In the first room I meander into, there are strings going from wall to wall, photos hang on each string . A collage of faces and poetry. A bed sits in the middle of the room, there is a couch, a desk, an old fireplace, and flowers on the wall. I ask around quietly if anyone around is the artist, before I realize there isn’t anyone but the art in the room.


I find another room. There is an ironing board set out in the middle of this one, with a book upon it, titled The Original Punk Parent Zine. Pieces of fabric are everywhere, a lot of them velvet.


I ask two people standing against a wall, reading a pamphlet written in spontaneous prose, if they are the artists. They look at me, both wearing masks, but I can see their eyes smiling: “No, no. We quilt with her though!” As I am about to get sucked back into the vortex of the house, a woman bursts out of a bathroom I thought was a closet. “Hello, yes! I am the artist.” China Martens is the brief owner of this room, as one of the artists in residency — it’s her fabric that swings from the windows. She is a tall, gentle woman, and she tells me that she is a writer, and has been hoping that working with fabric again will allow her to reestablish a writing practice, saying “Velvet is a soft place for me to get back to writing.” She has trouble sleeping at night, because the house is just “so cool.” So she wakes up and writes, hastily unscrambling the scrambled thoughts of the house, a dream, her art.


I find her neighbor, Lexie Mountain, sitting on a couch. They sit with crossed legs, wearing all black, with laughing eyes. Their room reminds me of the ocean. Mountain works in watercolors, and a wall is covered in the shifting patterns of the currents of their paint. From the bathroom, a soundtrack plays ghostly moaning sounds and eerie cords. Later, Mountain tells me they made those sounds in their studio at the Dirt Palace. On their bed lies some of their work. One in particular stands out to me: a beautiful watercolor from the cliffs of Lima, Peru. Their dad has dementia, and Mountain recently had to sacrifice their artist space so that he could move in. Having the space again to create art, and not take care of anyone or worry about anything, was essential for the survival of their practice. Mountain says, “Me and the line have a relationship. I like to create the line and follow it with the watercolors. I feel like I work intuitively and sort of just chase color all over the page and see what happens.”

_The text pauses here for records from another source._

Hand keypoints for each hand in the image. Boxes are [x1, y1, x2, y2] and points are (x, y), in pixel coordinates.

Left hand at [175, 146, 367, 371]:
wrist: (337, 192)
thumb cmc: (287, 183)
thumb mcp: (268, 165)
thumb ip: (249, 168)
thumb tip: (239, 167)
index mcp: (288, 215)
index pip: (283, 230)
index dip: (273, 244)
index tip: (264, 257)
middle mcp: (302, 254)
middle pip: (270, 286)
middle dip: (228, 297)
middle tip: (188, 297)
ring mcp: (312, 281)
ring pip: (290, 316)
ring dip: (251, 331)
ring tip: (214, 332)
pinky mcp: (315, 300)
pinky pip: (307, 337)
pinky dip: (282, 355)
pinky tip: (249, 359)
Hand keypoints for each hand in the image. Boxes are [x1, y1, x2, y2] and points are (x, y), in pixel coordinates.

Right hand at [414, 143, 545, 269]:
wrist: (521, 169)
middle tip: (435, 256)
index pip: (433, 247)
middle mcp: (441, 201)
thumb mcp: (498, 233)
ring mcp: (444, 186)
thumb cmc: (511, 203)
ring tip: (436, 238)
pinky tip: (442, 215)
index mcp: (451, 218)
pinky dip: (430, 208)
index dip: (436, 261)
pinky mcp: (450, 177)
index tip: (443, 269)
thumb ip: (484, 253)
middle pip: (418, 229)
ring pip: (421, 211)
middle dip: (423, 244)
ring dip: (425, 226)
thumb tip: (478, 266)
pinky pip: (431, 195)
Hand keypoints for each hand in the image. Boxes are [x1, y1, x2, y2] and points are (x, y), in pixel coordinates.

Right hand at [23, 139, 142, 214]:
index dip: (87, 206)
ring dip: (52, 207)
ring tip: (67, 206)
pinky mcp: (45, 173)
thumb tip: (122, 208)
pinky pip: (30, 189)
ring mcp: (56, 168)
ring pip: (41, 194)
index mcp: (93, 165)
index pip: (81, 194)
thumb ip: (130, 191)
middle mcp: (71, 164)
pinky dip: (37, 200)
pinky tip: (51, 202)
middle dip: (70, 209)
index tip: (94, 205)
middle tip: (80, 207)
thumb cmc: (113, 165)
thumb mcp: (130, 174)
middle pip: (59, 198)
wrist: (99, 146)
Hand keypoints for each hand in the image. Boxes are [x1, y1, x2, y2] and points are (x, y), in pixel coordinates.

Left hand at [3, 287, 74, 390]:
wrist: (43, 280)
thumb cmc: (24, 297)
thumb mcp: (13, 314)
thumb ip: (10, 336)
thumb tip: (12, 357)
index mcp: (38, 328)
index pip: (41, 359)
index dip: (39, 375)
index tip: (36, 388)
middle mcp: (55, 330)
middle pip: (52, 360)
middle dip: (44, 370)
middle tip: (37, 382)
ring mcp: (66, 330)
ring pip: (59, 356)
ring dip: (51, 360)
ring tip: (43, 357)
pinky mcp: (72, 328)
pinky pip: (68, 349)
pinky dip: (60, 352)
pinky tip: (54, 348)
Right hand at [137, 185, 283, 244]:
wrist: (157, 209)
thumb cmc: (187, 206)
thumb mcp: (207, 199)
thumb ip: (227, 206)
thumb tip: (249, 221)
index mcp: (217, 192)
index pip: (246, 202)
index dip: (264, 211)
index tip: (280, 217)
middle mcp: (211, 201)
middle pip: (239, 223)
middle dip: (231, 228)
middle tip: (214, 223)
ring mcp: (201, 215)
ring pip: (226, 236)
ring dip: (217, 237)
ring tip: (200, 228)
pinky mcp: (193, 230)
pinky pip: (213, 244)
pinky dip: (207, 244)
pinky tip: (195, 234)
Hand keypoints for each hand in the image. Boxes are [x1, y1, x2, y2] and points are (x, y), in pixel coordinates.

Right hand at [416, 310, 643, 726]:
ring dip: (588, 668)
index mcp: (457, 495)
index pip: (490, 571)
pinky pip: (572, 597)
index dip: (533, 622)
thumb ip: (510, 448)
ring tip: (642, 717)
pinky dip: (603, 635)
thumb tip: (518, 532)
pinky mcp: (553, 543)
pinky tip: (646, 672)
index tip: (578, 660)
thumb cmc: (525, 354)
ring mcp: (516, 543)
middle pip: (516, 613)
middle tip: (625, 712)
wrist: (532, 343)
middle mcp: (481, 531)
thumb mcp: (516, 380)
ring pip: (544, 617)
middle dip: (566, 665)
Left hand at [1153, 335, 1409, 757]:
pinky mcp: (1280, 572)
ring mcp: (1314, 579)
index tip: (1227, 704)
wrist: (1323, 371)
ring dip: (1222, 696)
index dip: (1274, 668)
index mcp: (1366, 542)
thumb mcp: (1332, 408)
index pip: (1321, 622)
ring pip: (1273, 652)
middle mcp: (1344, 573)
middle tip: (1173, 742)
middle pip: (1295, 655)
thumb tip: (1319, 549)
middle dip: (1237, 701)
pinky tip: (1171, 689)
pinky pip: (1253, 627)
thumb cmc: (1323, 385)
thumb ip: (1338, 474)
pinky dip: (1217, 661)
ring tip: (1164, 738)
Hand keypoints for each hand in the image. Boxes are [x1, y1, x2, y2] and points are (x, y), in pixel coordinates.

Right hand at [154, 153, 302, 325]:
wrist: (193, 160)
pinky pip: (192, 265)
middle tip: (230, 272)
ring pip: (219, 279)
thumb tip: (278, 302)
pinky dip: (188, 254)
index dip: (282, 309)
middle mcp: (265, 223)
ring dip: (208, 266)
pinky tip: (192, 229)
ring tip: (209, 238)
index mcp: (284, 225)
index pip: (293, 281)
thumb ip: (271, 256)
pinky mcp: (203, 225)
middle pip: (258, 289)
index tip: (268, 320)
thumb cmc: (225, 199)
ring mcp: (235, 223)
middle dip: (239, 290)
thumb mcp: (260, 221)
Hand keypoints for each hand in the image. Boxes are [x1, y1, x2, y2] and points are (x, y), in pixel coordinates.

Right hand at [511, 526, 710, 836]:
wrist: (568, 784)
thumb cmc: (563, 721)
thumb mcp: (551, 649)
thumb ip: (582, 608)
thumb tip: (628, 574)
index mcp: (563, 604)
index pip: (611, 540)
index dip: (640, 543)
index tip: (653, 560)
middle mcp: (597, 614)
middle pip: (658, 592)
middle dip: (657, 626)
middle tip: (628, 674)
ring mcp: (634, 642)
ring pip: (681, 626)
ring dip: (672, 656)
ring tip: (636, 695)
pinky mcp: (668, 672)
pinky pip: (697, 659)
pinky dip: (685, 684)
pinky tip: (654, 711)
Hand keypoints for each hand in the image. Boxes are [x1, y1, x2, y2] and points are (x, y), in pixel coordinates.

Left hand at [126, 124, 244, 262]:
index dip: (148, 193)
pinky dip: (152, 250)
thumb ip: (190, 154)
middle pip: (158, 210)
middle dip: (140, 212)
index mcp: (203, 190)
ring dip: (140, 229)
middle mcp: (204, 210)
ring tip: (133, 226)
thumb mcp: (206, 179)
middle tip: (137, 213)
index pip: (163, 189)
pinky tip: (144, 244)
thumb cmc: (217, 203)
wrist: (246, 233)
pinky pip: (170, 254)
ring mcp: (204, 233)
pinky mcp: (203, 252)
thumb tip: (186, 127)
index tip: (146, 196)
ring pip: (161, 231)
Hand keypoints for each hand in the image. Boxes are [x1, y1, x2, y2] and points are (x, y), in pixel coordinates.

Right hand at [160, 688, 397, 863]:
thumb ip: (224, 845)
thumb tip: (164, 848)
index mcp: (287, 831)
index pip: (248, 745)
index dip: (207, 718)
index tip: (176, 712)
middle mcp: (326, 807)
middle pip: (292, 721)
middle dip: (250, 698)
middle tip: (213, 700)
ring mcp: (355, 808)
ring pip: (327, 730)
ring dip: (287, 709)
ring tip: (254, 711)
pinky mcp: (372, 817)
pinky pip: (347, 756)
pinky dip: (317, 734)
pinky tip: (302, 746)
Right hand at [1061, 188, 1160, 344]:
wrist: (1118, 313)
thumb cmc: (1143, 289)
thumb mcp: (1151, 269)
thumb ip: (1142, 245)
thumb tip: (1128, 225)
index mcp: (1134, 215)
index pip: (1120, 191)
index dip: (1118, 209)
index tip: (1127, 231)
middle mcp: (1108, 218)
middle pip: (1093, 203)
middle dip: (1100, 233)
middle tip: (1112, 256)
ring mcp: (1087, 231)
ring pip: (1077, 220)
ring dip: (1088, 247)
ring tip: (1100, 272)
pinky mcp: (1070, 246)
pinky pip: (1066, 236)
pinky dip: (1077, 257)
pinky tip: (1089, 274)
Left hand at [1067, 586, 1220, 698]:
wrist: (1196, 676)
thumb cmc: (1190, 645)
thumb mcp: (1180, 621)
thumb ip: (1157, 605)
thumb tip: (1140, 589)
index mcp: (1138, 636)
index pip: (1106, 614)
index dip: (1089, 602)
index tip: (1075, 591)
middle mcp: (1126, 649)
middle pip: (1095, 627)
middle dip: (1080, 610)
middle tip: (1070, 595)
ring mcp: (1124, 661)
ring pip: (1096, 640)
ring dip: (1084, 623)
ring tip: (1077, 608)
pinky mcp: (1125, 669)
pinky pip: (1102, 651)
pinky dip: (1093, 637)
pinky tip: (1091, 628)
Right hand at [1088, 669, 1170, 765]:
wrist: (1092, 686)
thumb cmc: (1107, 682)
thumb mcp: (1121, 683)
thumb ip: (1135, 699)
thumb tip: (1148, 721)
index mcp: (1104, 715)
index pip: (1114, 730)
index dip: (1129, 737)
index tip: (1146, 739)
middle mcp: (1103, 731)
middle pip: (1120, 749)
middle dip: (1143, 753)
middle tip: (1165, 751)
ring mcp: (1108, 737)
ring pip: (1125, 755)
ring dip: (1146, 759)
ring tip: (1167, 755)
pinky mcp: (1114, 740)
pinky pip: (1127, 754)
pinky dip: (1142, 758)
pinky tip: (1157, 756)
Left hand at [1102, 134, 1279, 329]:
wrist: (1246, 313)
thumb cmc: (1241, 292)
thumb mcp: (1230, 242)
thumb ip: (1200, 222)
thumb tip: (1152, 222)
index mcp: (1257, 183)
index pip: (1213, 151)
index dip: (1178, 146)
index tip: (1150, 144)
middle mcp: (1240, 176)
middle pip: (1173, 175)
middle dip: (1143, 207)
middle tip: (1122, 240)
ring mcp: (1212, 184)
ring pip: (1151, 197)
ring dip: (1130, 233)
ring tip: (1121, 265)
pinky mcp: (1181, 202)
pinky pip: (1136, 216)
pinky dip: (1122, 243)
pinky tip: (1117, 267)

The artist talk begins, and Mountain gets ushered out of the room. Following them downstairs, I find myself in a room with a large mirror, various chairs of different sizes and ages are placed on the floor like teeth. As soon as I sit down on a wooden chair upholstered with cats, the large chandelier hanging above me shuts off. The artists of the residency, Ariel Bordeaux, Amra Brooks, Janelle Gramling, Hannah Liongoren, Martens, Sage Morgan-Hubbard, and Mountain, begin their presentations.


The artist presentations are less explanations of the work done, and more tearful exultations of the people they are, the people they have become, and the friends they have met. Martens shares a heartfelt letter Gramling wrote to her during the residency. Liongoren, an artist from the Philippines who moved to PVD to attend RISD, shows slides of her cartoon project about experiencing snow for the first time. Bordeaux starts off her talk with a cartoon about ovaries escaping the body during menopause, while Brooks shares excerpts from her manuscript about chasing her memories, and confesses that “At first, I didn’t want to have to eat dinner with anyone in the residency. But now it feels like home.” The talk ends with Morgan-Hubbard, whose talk takes the form of a slam poem. As she reads to the audience about being a tired woman, about existing, about jobs she’s unqualified for, about the jobs in life that she didn’t want; the papers fall to the ground as her words fill the ears of the audience. I can feel the artists letting go, and though none of us will ever know the exact experiences that these artists shared, I can feel its power.